Thanks to the most recent episode of 60 Minutes I have come face to face with the reality that I am indeed older. Older than what?
Myself, I suppose.
The topic this particular Sunday evening involved the “Echo Boomers”, or, those born between 1982-1995. This, quite naturally, does not include myself. I, in fact, was born in 1975. I will be 30 in November. Until recently this dreaded fact was painfully unavoidable. Although, after giving it some serious thought, I have come to understand the secret joy in the concept of nostalgia. I used to mock my parents for their refusal to let go of the Moody Blues and CCR. I now realize that at some point in my life, I myself will be mocked as well.

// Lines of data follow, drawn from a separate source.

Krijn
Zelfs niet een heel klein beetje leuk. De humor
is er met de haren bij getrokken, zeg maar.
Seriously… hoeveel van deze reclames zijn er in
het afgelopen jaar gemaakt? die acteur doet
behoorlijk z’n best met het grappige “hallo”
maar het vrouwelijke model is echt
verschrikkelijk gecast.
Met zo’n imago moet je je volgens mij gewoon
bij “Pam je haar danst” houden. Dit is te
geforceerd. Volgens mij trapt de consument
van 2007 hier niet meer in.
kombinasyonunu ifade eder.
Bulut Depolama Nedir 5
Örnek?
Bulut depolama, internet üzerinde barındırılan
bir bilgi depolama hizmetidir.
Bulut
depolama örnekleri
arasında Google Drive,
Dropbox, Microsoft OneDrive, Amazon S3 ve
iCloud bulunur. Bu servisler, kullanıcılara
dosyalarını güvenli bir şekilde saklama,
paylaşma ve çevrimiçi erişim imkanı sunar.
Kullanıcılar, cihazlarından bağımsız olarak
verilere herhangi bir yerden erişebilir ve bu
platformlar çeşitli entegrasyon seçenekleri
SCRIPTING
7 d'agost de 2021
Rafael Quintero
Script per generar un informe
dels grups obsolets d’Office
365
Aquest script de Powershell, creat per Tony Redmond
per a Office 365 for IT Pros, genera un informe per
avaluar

You know you’re not the “now” generation anymore when all the songs you love from your junior high years are on a compilation album.
What I remember can pretty much be summed up on every episode of VH-1’s “I Love the 80’s”. The Muppet Show, Electric Company, Garbage Pail Kids, Jelly Shoes.
Those damn shoes. Plastic uncomfortable-as-hell cheap-ass but gotta-have-’em-oh-mom-please-everyone-at-school-has-them foot torture devices of my youth. Wish I had some now. I would rock.
And MTV. Good God, if ever there were a defining aspect of my youth, it would be MTV. I remember spending my entire summer after 8th grade zoned out in front of the TV with my cousin Jay, hypnotized by Martha Quinn and Adam Curry wishing upon wish that Whitney Houston’s “I Wanna Dance With Somebody” was on next. Aside from “Remote Control”, “Just Say Julie” with Julie Brown was the coolest show on MTV as I had no taste and just didn’t know any better.
Society seems determined to pigeonhole my breed as “Generation X”, stereotyping us as an entire generation of flannel-shirted coffeeshop denizens with no goals or aspirations. It seems unfair to categorize an entire generation based upon the trends and priorities of their youth. Who we were is only a template for who we are. The trademarks of my youth: my art, my love of reading, writing…the parts of ourselves that matter, are carried with us, to mature and ripen alongside us as we grow as people, becoming the “we” we were meant to be.
Of course, with the skyrocketing popularity of Starbucks in the last 10 years, it makes me wonder.
But as I sit here listening to Erasure’s “A Little Respect” and thinking about years gone by, I wish I had observed and enjoyed them more when I had them. ‘Tis the lament of all 30-somethings past, present and future.
But I also see it as a commonality with my “Child of the 80’s” comrades…we speak fondly of Cabbage Patch Kids and Transformers in conversations punctuated by “Oh, that’s right!!! I so remember those!! Did you have Optimus Prime too??”